Puoi raccontare la strumentazione principale che hai utilizzato per suonare in questo disco?
In pratica per la composizione utilizzo la chitarra elettrica (una PRS SE Mikael Akerfeldt ) oppure un synth Ultranova: poi passo a un composer midi per trascrivere e memorizzare le idee, aggiungendo le altre tracce, in primis basso e batteria elettronica (Roland TDK-9). Una volta arrangiato lo scheletro dei pezzi registro tutto su una workstation digitale Yamaha per poi dedicarmi alle tracce aggiuntive di tastiera (ho molti expander collezionati negli anni, per esempio un JV-1080 con ottimi campioni di mellotron).
Chi è o chi sono gli artisti indipendenti italiani che stimi di più in questo momento e perché?
Devo ammettere che con grande rammarico non riesco più a seguire le novità e l’underground come una volta, vista anche la quantità di uscite.

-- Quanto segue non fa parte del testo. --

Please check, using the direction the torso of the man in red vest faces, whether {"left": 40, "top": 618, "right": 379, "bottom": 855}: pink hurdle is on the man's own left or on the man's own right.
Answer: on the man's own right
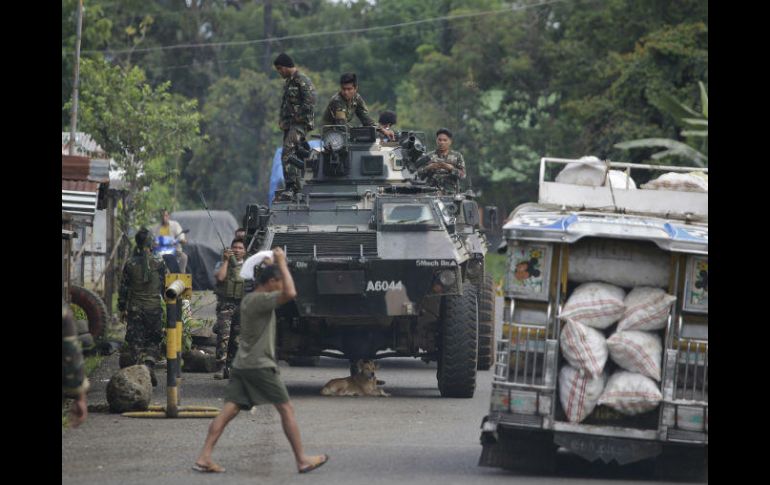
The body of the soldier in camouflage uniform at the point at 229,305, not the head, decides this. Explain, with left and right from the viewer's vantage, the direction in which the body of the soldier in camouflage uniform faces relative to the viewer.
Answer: facing the viewer and to the left of the viewer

Il Friuli pero è una terra generosa da questo punto di vista per cui ti segnalo le ultime uscite di Alessandro Seravalle, che approfittando della pausa dei suoi Garden Wall, si è dedicato a musiche prettamente d’avanguardia.
Puoi indicare tre brani, italiani o stranieri, che ti hanno influenzato particolarmente?

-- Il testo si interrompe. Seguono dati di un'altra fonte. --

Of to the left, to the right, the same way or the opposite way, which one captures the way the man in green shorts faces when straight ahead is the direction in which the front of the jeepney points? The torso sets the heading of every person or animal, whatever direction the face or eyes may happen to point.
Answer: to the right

Di getto direi: Tiamat Visionaire, Candlemass Solitude e Devil Doll, lintera suite Dies Irae.
Visionoir traccia per traccia
Distant Karma apre il disco con un gioco di parole di stampo lennoniano e un ritmo crescente, calato in un discorso sympho-metal. The Hollow Men è invece caratterizzata da un recitato in background, mentre la chitarra svolge le proprie matasse elettriche.
Più fluidi i discorsi di 7even, che ha un riff quasi orientale e un’attività elettrico/elettronica particolarmente dialettica. I processi di The Discouraging Doctrine of Chances mettono al centro un’ambivalenza interessante con la chitarra che riesce a interpretare momenti morbidi così come azioni più percussive.
Shadowplay parte in modo tranquillo ma presto cambia passo e si adegua allo spirito inquieto del disco. Tastiere dalle propensioni decisamente prog regalano ulteriore dinamismo al brano.
Electro-Choc apre fin da subito con caratteristiche drammatiche, questa volta temperate dall’elettronica. Coldwaves stacca decisamente, cambiando sonorità e rinunciando parzialmente ai riflessi metallici.
L’ultimo passaggio è A few more steps, con un recitato declamatorio e con particolarità sonore che ne fanno il brano più sorprendente dell’album. C’è poi una bonus track decisamente sui generis: la lunga suite Godspeed Galaxy Radio, quasi undici minuti in cui la melodia del pianoforte affianca svariati generi di durezza.
Visionoir sviluppa un discorso e un disco che suona fluido e che sarà particolarmente convincente sia per i fan del metal sia per coloro i quali apprezzano le evoluzioni sinfoniche.